Quite surprisingly, some prescription drugs have a lower patient copay when paid out of pocket than when billed through insurance. For example, a drug that costs $100 through health insurance could only cost $75 if a customer paid in cash. However, some customers wouldn’t know this because of “gag clauses” that contractually prohibit pharmacists from disclosing cheaper cash drug prices to customer and from discussing cheaper alternative therapies with customers. Pharmacists have historically played an important role in helping patients to understand the costs of their available treatment options; however, some pharmacists have been denied this opportunity due to these policies.

The new excitement around gag clauses has spurred even state legislators to pass bills prohibiting the clauses. North Carolina, in particular, passed two bills (H 466 and S 384) that allow pharmacists to discuss cheaper alternatives with customers without being fined. The Patient Right to Know Drug Prices Act and the Know the Lowest Price Act are two bipartisan bills that were passed to illegalize the gag clause, with hopes of reducing out-of-pocket costs for some patients. Under this law, however, pharmacists are not mandated to disclose drug prices so it is up to the customer to ask about alternatives. This may still be problematic because many customers are unaware of this clause and would not think to ask about cheaper options.

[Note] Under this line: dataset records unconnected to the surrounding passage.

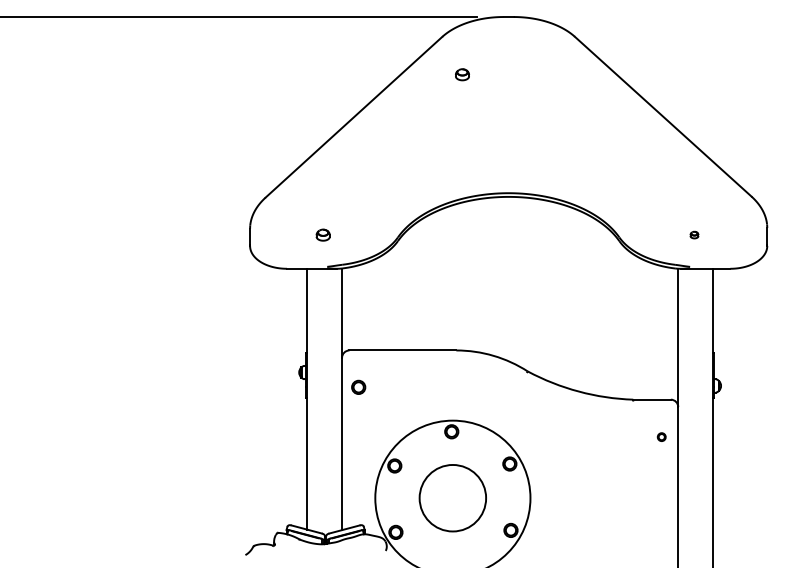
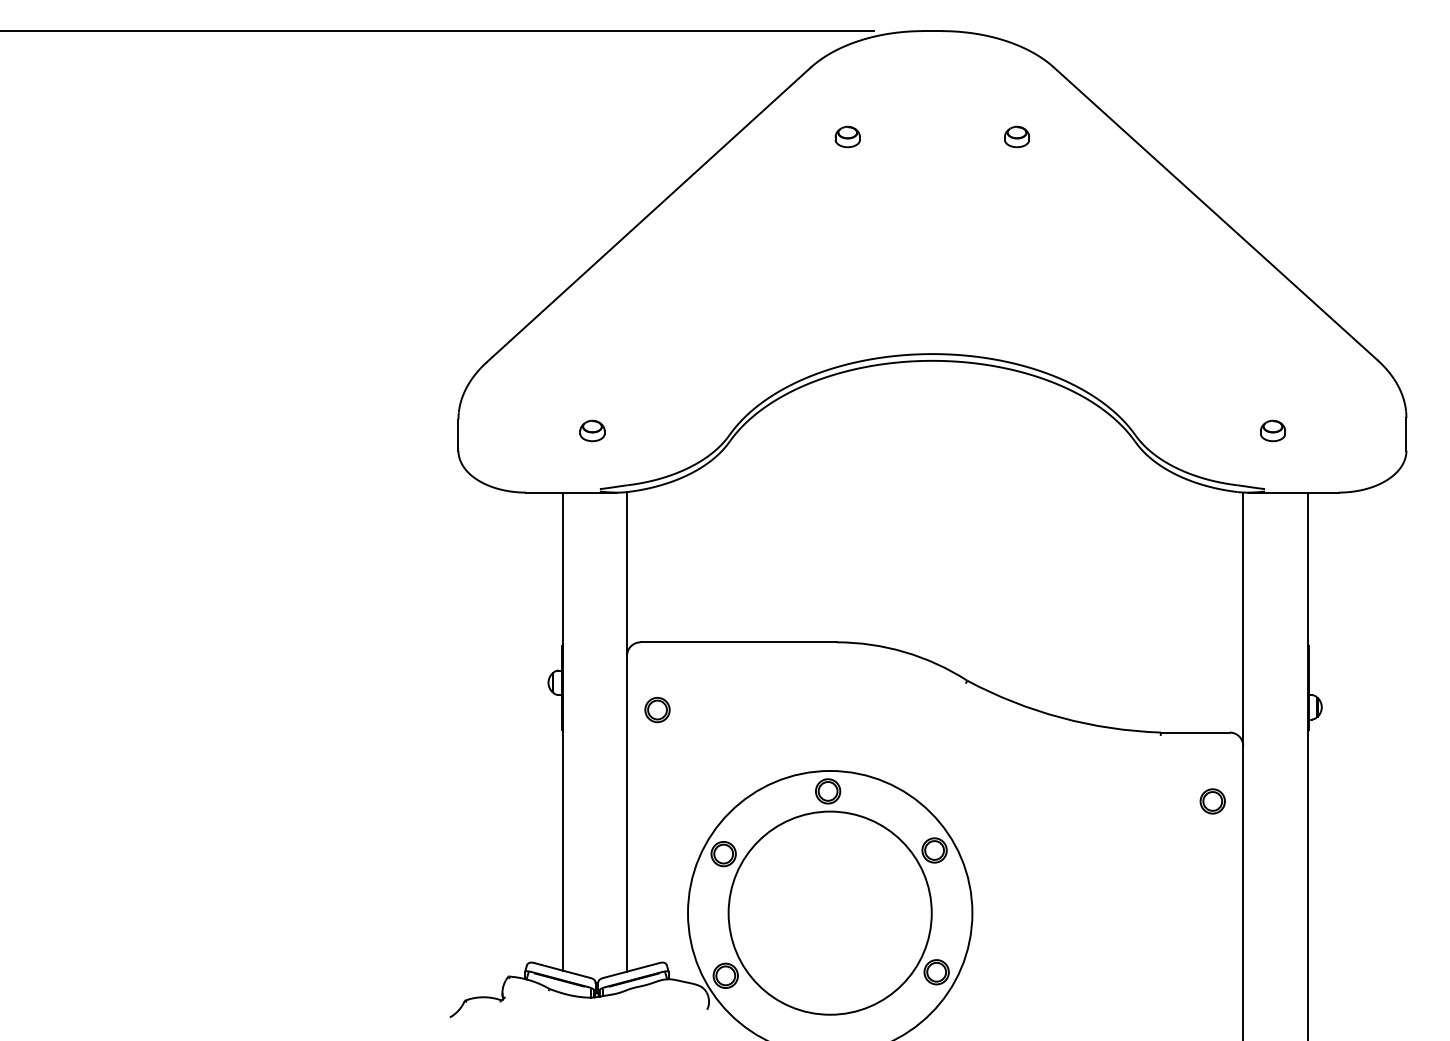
part: (554, 74) -> (1016, 136), added
part: (694, 234) -> (1273, 429), size x1.67
part: (661, 436) -> (1212, 800), size x1.67
circle: (452, 497) -> (829, 911), size x1.67

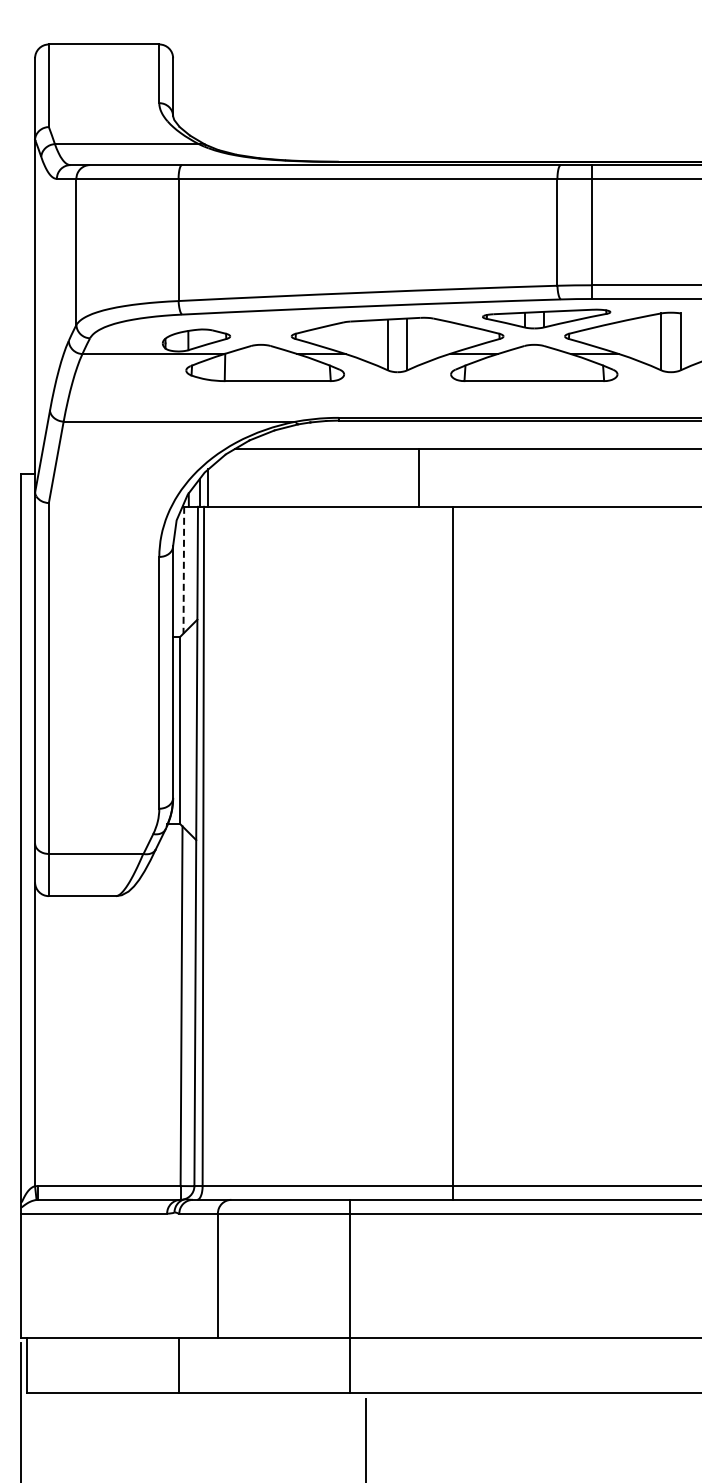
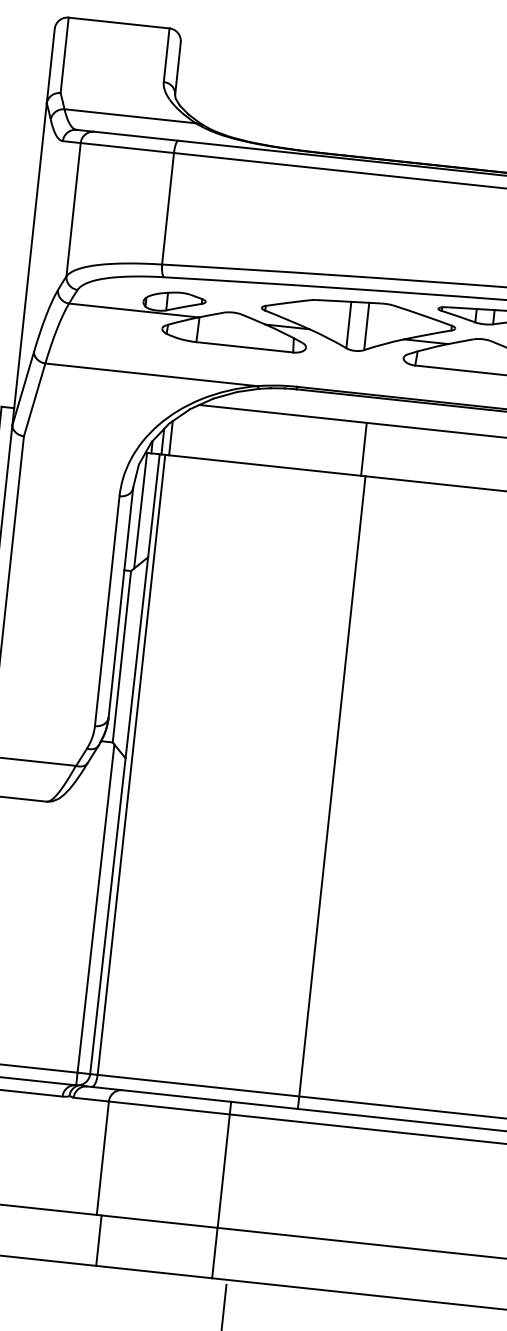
line: (183, 570) -> (140, 511), dashed -> solid
line: (453, 852) -> (331, 791), moved
line: (179, 1365) -> (99, 1240), moved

Although banning the gag clause is a much-needed step toward reducing drug prices, it is not sufficient to fully address the issue of high patient drug spend. America remains the top spender per capita on pharmaceutical products compared to nine other high-income countries. In acknowledgement of this, President Trump put forth a blueprint for reducing drug cost. The blueprint discusses numerous ways the government plans on tackling the issue.

Since the publication of the blueprint, the FDA has approved more generics and biosimilars and some big pharmaceutical companies have halted steep price increases for some drugs. Although promising, the journey to reducing drug costs still has a long way to go and more obstacles to overcome. As long as the topic remains in the headlines, the pressure to improve drug prices will cause more positive outcomes for patients and society as a whole.